Something has gotten under my skin today. I shan't tell you what it is. I wondered whether to blog it, and then remembered that I already had, back in the days when I didn't have any readers. First aired in November, now to be found on UK Gold.
What a monster we have created.
Who decided that we should professionalise motherhood? Don’t get me wrong, I object to the double shift that most women work as much as the next card carrying feminist, and I have always believed that raising our children should go down as our best achievement as we prepare to shuffle off this mortal coil. But when our sisters in the sixties and seventies fought for the private sphere to be made political – and for women’s work in the home to be recognised as, indeed, work - did they realise they were tilling the ground for the emergence of a new form of child abuse in the form of the career-mother? I suspect not.
Everybody knows one. The stay-at-home mother who feeds her pre-school child on a diet of Tumble Tots, Monkey Music and Play Group For The Gifted Child, followed by an hour of Mozart, a soupçon of French for toddlers, and some basic pre-verbal algebra. They relax by making pictures with macaroni or baking organic, wholemeal fairy cakes and the day hasn’t ended successfully until daddy has read a chapter from ‘Homer: the Picture Book’. The poor child ends another day wondering whether it has made the grade.

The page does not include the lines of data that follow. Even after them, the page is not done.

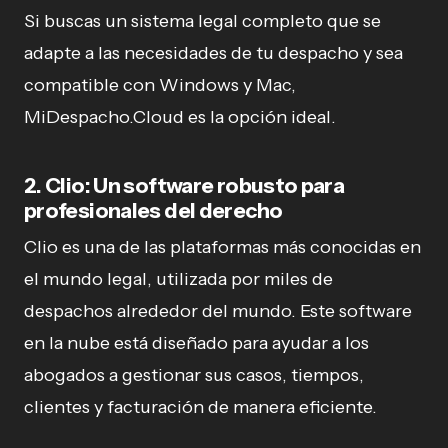
Si buscas un sistema legal completo que se
adapte a las necesidades de tu despacho y sea
compatible con Windows y Mac,
MiDespacho.Cloud es la opción ideal.
2.
Clio: Un software robusto para
profesionales del derecho
Clio es una de las plataformas más conocidas en
el mundo legal, utilizada por miles de
despachos alrededor del mundo. Este software
en la nube está diseñado para ayudar a los
abogados a gestionar sus casos, tiempos,
clientes y facturación de manera eficiente.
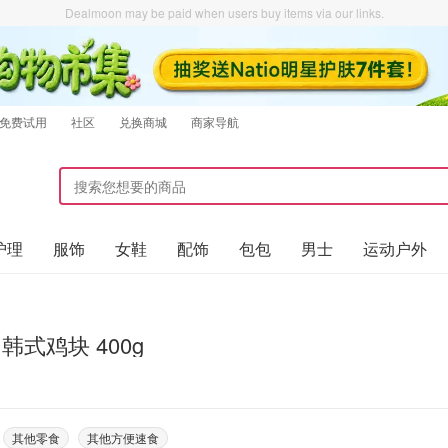
Dealmoon may be paid when users buy items via our links.
免费试用
社区
兑换商城
商家导航
护理
服饰
女鞋
配饰
包包
男士
运动户外
l 韩式鸡块 400g
其他零食
其他方便速食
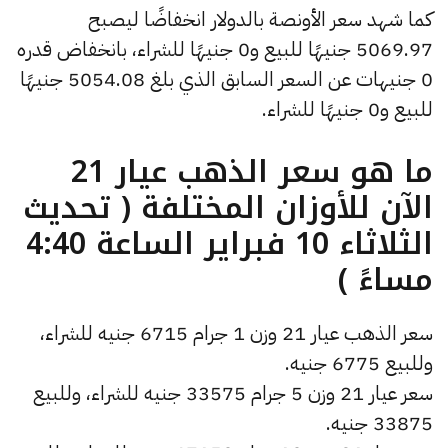
كما شهد سعر الأونصة بالدولار انخفاضًا ليصبح
5069.97 جنيهًا للبيع و0 جنيهًا للشراء، بانخفاض قدره
0 جنيهات عن السعر السابق الذي بلغ 5054.08 جنيهًا
للبيع و0 جنيهًا للشراء.
ما هو سعر الذهب عيار 21
الآن للأوزان المختلفة ( تحديث
الثلاثاء 10 فبراير الساعة 4:40
مساءً )
سعر الذهب عيار 21 وزن 1 جرام 6715 جنيه للشراء،
وللبيع 6775 جنيه.
سعر عيار 21 وزن 5 جرام 33575 جنيه للشراء، وللبيع
33875 جنيه.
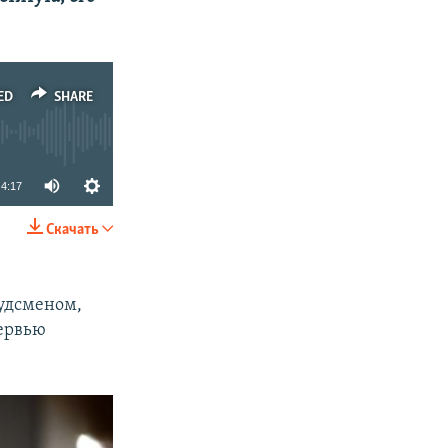
ED
SHARE
4:17
Скачать
SHARE
будсменом,
тервью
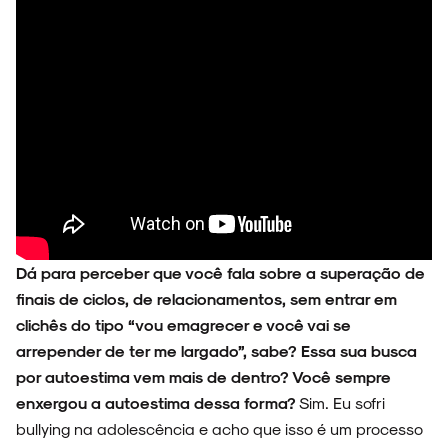
Dá para perceber que você fala sobre a superação de
finais de ciclos, de relacionamentos, sem entrar em
clichês do tipo “vou emagrecer e você vai se
arrepender de ter me largado”, sabe? Essa sua busca
por autoestima vem mais de dentro? Você sempre
enxergou a autoestima dessa forma?
Sim. Eu sofri
bullying na adolescência e acho que isso é um processo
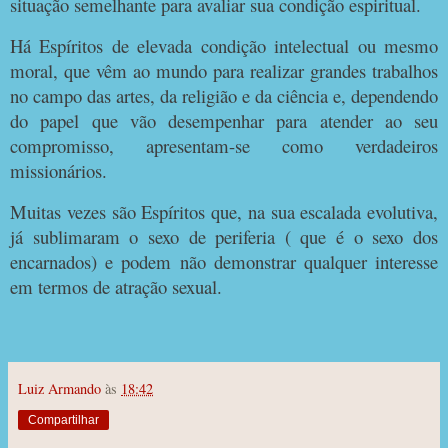
situação semelhante para avaliar sua condição espiritual.
Há Espíritos de elevada condição intelectual ou mesmo
moral, que vêm ao mundo para realizar grandes trabalhos
no campo das artes, da religião e da ciência e, dependendo
do papel que vão desempenhar para atender ao seu
compromisso, apresentam-se como verdadeiros
missionários.
Muitas vezes são Espíritos que, na sua escalada evolutiva,
já sublimaram o sexo de periferia ( que é o sexo dos
encarnados) e podem não demonstrar qualquer interesse
em termos de atração sexual.
Luiz Armando
às
18:42
Compartilhar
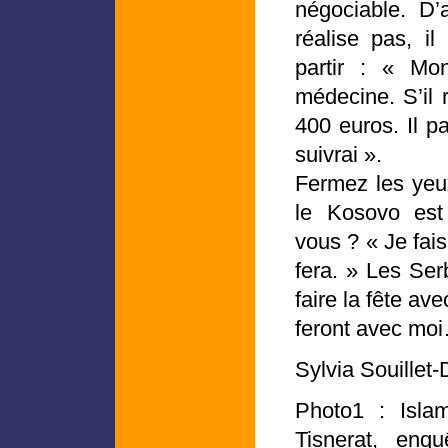
négociable. D’
réalise pas, i
partir : « Mo
médecine. S’il r
400 euros. Il pa
suivrai ».
Fermez les yeu
le Kosovo est
vous ? « Je fais
fera. » Les Se
faire la fête ave
feront avec mo
Sylvia Souillet-
Photo1 : Islam
Tisnerat, enquê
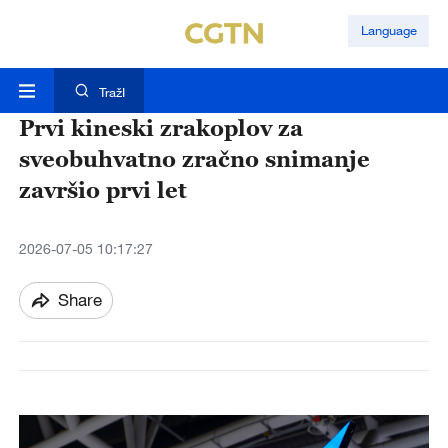
Language
TražI
Prvi kineski zrakoplov za
sveobuhvatno zračno snimanje
završio prvi let
2026-07-05 10:17:27
Share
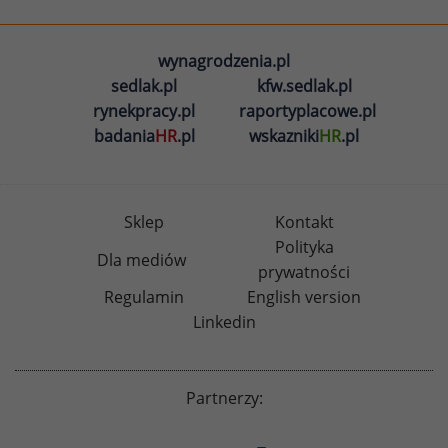
wynagrodzenia.pl
sedlak.pl
kfw.sedlak.pl
rynekpracy.pl
raportyplacowe.pl
badania
HR
.pl
wskazniki
HR
.pl
Sklep
Kontakt
Polityka
Dla mediów
prywatności
Regulamin
English version
Linkedin
Partnerzy:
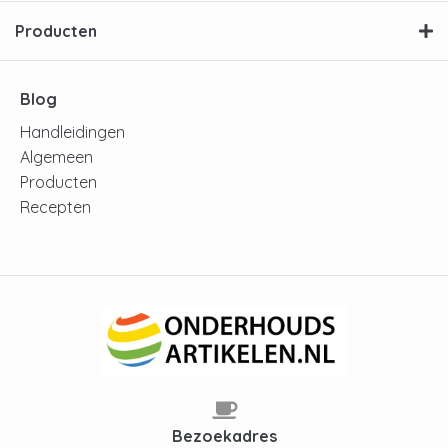
Producten
Blog
Handleidingen
Algemeen
Producten
Recepten
Bezoekadres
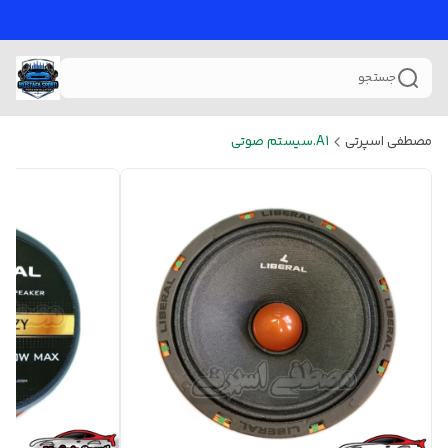
جستجو
مصطفی اسپرتی
A1.سیستم صوتی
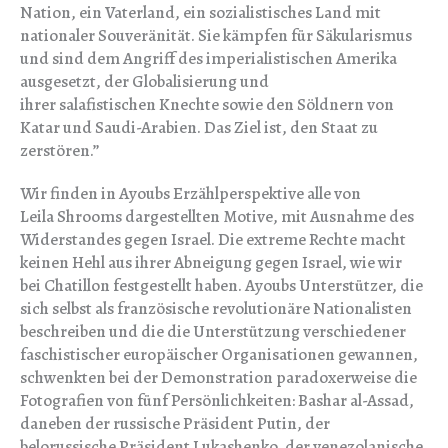
Nation, ein Vaterland, ein sozialistisches Land mit
nationaler Souveränität. Sie kämpfen für Säkularismus
und sind dem Angriff des imperialistischen Amerika
ausgesetzt, der Globalisierung und
ihrer salafistischen Knechte sowie den Söldnern von
Katar und Saudi-Arabien. Das Ziel ist, den Staat zu
zerstören.”
Wir finden in Ayoubs Erzählperspektive alle von
Leila Shrooms dargestellten Motive, mit Ausnahme des
Widerstandes gegen Israel. Die extreme Rechte macht
keinen Hehl aus ihrer Abneigung gegen Israel, wie wir
bei Chatillon festgestellt haben. Ayoubs Unterstützer, die
sich selbst als französische revolutionäre Nationalisten
beschreiben und die die Unterstützung verschiedener
faschistischer europäischer Organisationen gewannen,
schwenkten bei der Demonstration paradoxerweise die
Fotografien von fünf Persönlichkeiten: Bashar al-Assad,
daneben der russische Präsident Putin, der
belorussische Präsident Lukashenko, der venezolanische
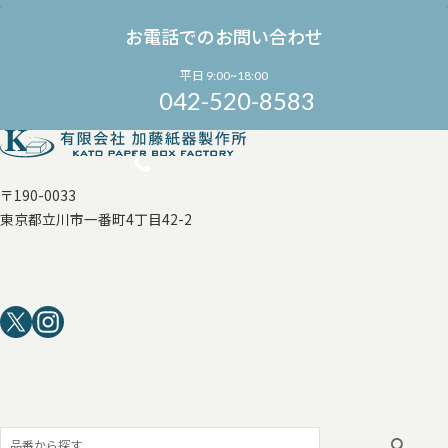
お電話でのお問い合わせ
平日 9:00~18:00
042-520-8583
〒190-0033
東京都立川市一番町4丁目42-2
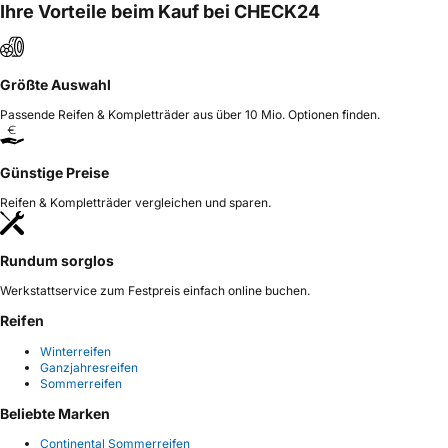
Ihre Vorteile beim Kauf bei CHECK24
Größte Auswahl
Passende Reifen & Kompletträder aus über 10 Mio. Optionen finden.
Günstige Preise
Reifen & Kompletträder vergleichen und sparen.
Rundum sorglos
Werkstattservice zum Festpreis einfach online buchen.
Reifen
Winterreifen
Ganzjahresreifen
Sommerreifen
Beliebte Marken
Continental Sommerreifen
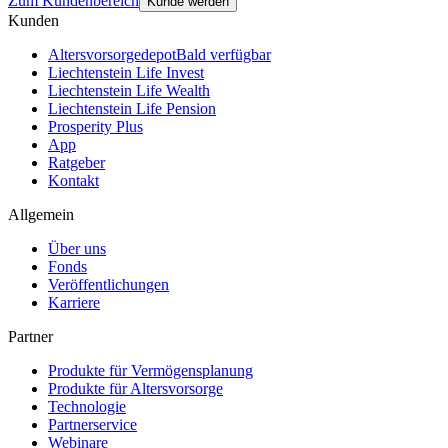
Zum Kundenbereich
Kunde werden
Kunden
Altersvorsorgedepot
Bald verfügbar
Liechtenstein Life Invest
Liechtenstein Life Wealth
Liechtenstein Life Pension
Prosperity Plus
App
Ratgeber
Kontakt
Allgemein
Über uns
Fonds
Veröffentlichungen
Karriere
Partner
Produkte für Vermögensplanung
Produkte für Altersvorsorge
Technologie
Partnerservice
Webinare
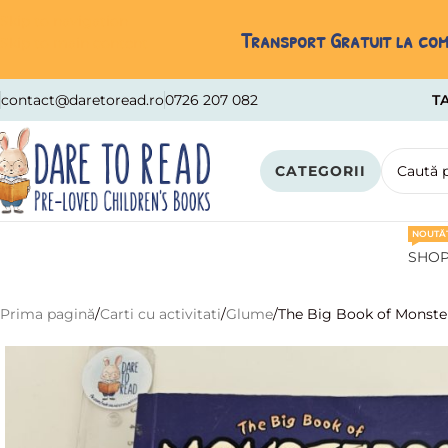
Skip to navigation
Transport Gratuit la come
Skip to main content
contact@daretoread.ro
0726 207 082
TA
CATEGORII
NOUTĂȚ
SHO
Prima pagină
Carti cu activitati
Glume
The Big Book of Monste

Do they realise that, as mother subjects them to yet another round of work toddler stylee, she is doing this out of love? I suspect not. Do they somehow recognise that mother is doing this out of a desire to offset her own fears of inadequacy? That their own emotional needs are secondary? Eventually, I suspect, they do.
Just for the record, children (in particular very small children) require relationship above all else. Over-structuring their time leaves little room for the spontaneous development of attachment that will provide the blue print for all of their later relationships. That is not to say that intellectual stimulation and structure are not important. But they really should take second place to the child’s capacity to experience itself in relation to a loving and accepting other. Sitting with your child in front of CBeebies, chatting and taking pleasure in their pleasure, is, ironically, probably far better for their emotional development than any number of outings to Professional Toddler Stimulation plc.
You know who you are. Please just stop it.
PS. I have a friend of a friend who is über Yummy Mummy. Her husband is a surgeon. She refuses to do his washing or ironing (she does her own and the children’s) and hires a cleaner on the grounds that ‘my job is motherhood’. I must admit – child development issues aside - I can’t help but admire her chutzpah.